**Available records:**
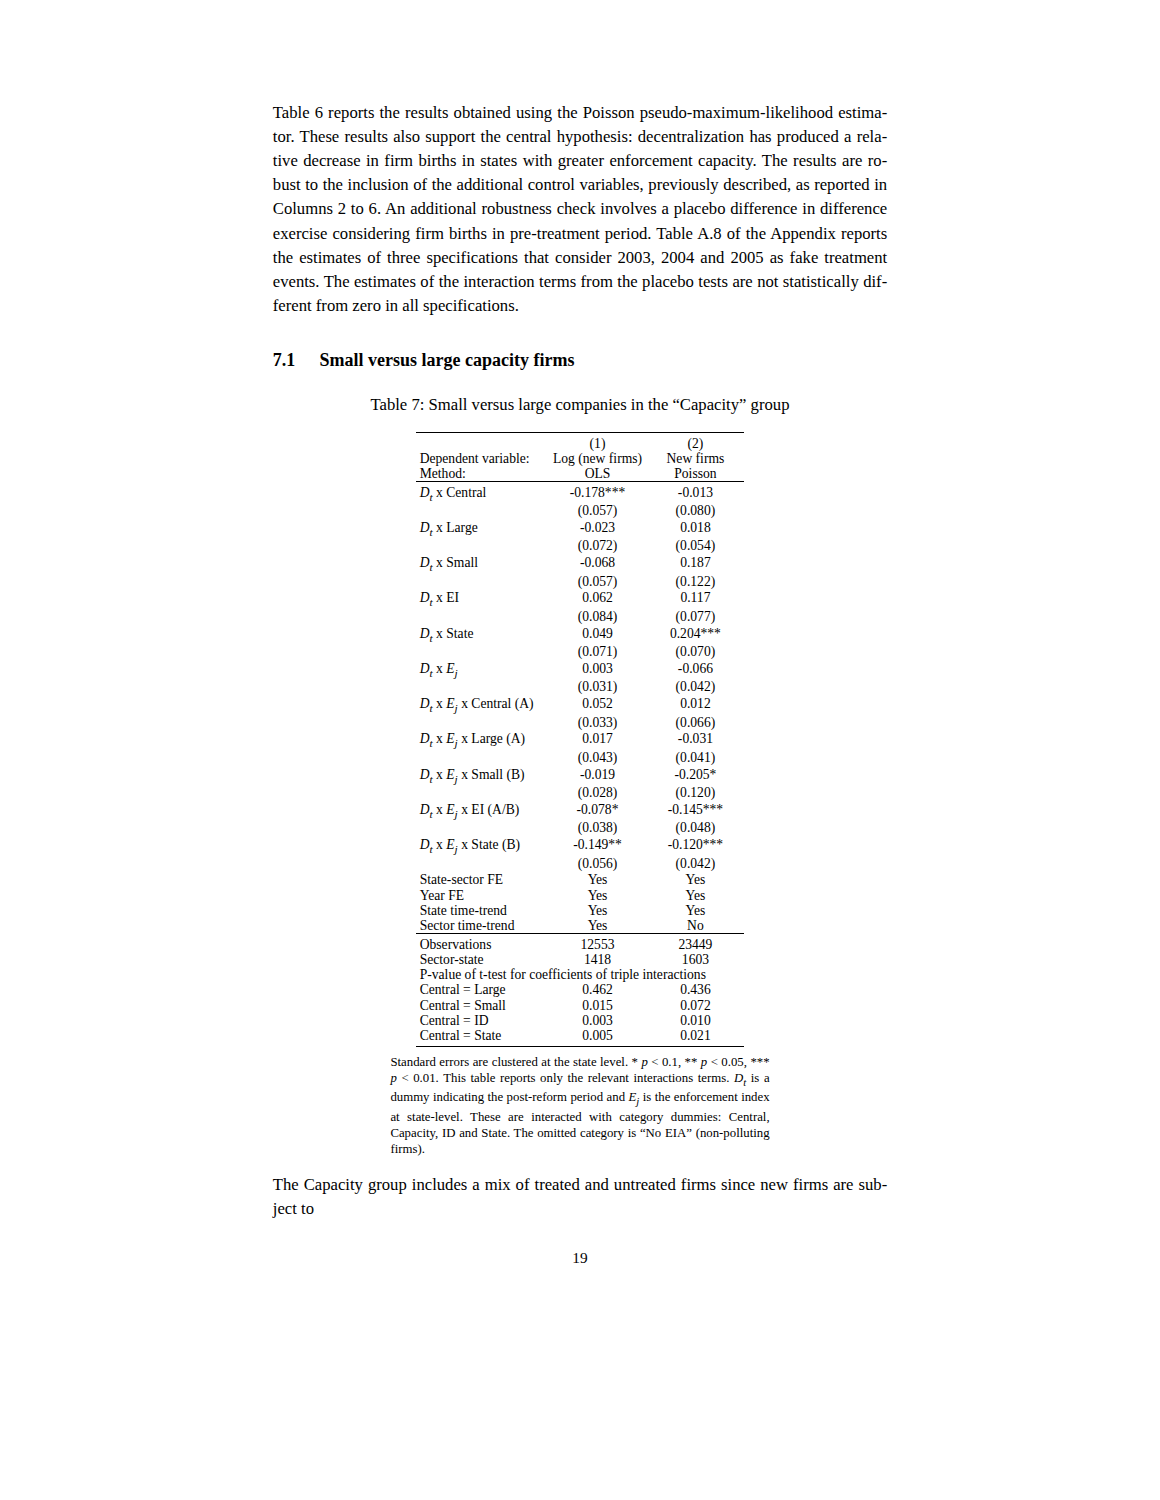Table 6 reports the results obtained using the Poisson pseudo-maximum-likelihood estimator. These results also support the central hypothesis: decentralization has produced a relative decrease in firm births in states with greater enforcement capacity. The results are robust to the inclusion of the additional control variables, previously described, as reported in Columns 2 to 6. An additional robustness check involves a placebo difference in difference exercise considering firm births in pre-treatment period. Table A.8 of the Appendix reports the estimates of three specifications that consider 2003, 2004 and 2005 as fake treatment events. The estimates of the interaction terms from the placebo tests are not statistically different from zero in all specifications.
7.1 Small versus large capacity firms
Table 7: Small versus large companies in the “Capacity” group
| | (1) | (2) |
| Dependent variable: | Log (new firms) | New firms |
| Method: | OLS | Poisson |
| D t x Central | -0.178*** | -0.013 |
| | (0.057) | (0.080) |
| D t x Large | -0.023 | 0.018 |
| | (0.072) | (0.054) |
| D t x Small | -0.068 | 0.187 |
| | (0.057) | (0.122) |
| D t x EI | 0.062 | 0.117 |
| | (0.084) | (0.077) |
| D t x State | 0.049 | 0.204*** |
| | (0.071) | (0.070) |
| D t x E j | 0.003 | -0.066 |
| | (0.031) | (0.042) |
| D t x E j x Central (A) | 0.052 | 0.012 |
| | (0.033) | (0.066) |
| D t x E j x Large (A) | 0.017 | -0.031 |
| | (0.043) | (0.041) |
| D t x E j x Small (B) | -0.019 | -0.205* |
| | (0.028) | (0.120) |
| D t x E j x EI (A/B) | -0.078* | -0.145*** |
| | (0.038) | (0.048) |
| D t x E j x State (B) | -0.149** | -0.120*** |
| | (0.056) | (0.042) |
| State-sector FE | Yes | Yes |
| Year FE | Yes | Yes |
| State time-trend | Yes | Yes |
| Sector time-trend | Yes | No |
| Observations | 12553 | 23449 |
| Sector-state | 1418 | 1603 |
| P-value of t-test for coefficients of triple interactions |
| Central = Large | 0.462 | 0.436 |
| Central = Small | 0.015 | 0.072 |
| Central = ID | 0.003 | 0.010 |
| Central = State | 0.005 | 0.021 |
Standard errors are clustered at the state level. * p < 0.1, ** p < 0.05, *** p < 0.01. This table reports only the relevant interactions terms. Dt is a dummy indicating the post-reform period and Ej is the enforcement index at state-level. These are interacted with category dummies: Central, Capacity, ID and State. The omitted category is “No EIA” (non-polluting firms).
The Capacity group includes a mix of treated and untreated firms since new firms are subject to
19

**Task to carry out:**
Look above for lines with the word "firms" and copy them all.

**Result of the exercise:**
7.1 Small versus large capacity firms
| Dependent variable: | Log (new firms) | New firms |
Standard errors are clustered at the state level. * p < 0.1, ** p < 0.05, *** p < 0.01. This table reports only the relevant interactions terms. Dt is a dummy indicating the post-reform period and Ej is the enforcement index at state-level. These are interacted with category dummies: Central, Capacity, ID and State. The omitted category is “No EIA” (non-polluting firms).
The Capacity group includes a mix of treated and untreated firms since new firms are subject to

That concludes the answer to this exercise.